*** Data records Section Begins ***
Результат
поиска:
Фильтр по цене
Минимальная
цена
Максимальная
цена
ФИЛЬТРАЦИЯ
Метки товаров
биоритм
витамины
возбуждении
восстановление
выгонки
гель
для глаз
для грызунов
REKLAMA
*** Data records Section Ends ***
*** Data records Section Begins ***
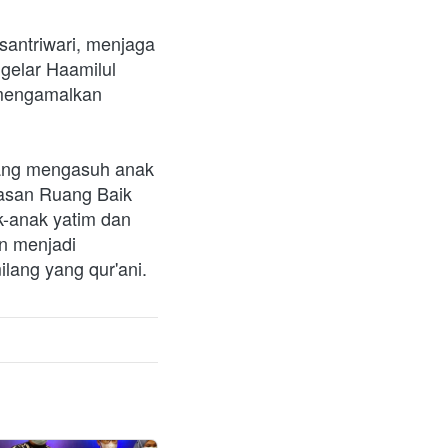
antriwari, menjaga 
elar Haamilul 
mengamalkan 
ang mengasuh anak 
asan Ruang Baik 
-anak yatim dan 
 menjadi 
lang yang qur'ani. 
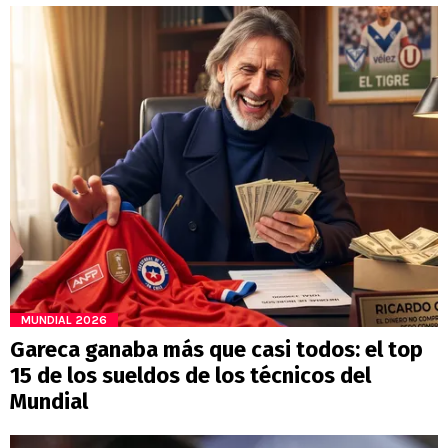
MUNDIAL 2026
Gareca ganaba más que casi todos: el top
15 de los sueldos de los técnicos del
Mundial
*** Data records Section Ends ***
*** Data records Section Begins ***
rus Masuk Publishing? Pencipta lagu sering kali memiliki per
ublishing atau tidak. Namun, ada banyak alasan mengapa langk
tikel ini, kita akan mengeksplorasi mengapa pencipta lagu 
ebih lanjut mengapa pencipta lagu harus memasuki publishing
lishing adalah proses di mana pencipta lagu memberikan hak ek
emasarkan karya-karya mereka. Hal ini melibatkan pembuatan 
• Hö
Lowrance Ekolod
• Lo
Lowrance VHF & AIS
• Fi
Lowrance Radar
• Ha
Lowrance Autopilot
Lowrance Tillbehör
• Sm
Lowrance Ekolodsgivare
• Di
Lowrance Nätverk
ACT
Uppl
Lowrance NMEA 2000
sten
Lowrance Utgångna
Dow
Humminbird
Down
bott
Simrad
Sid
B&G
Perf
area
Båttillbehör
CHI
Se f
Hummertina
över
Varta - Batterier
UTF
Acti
*** Data records Section Ends ***
Your instructions
Filter the records above for the string "Lowrance" and copy each matching line.

Result for this exercise
Lowrance Ekolod
Lowrance VHF & AIS
Lowrance Radar
Lowrance Autopilot
Lowrance Tillbehör
Lowrance Ekolodsgivare
Lowrance Nätverk
Lowrance NMEA 2000
Lowrance Utgångna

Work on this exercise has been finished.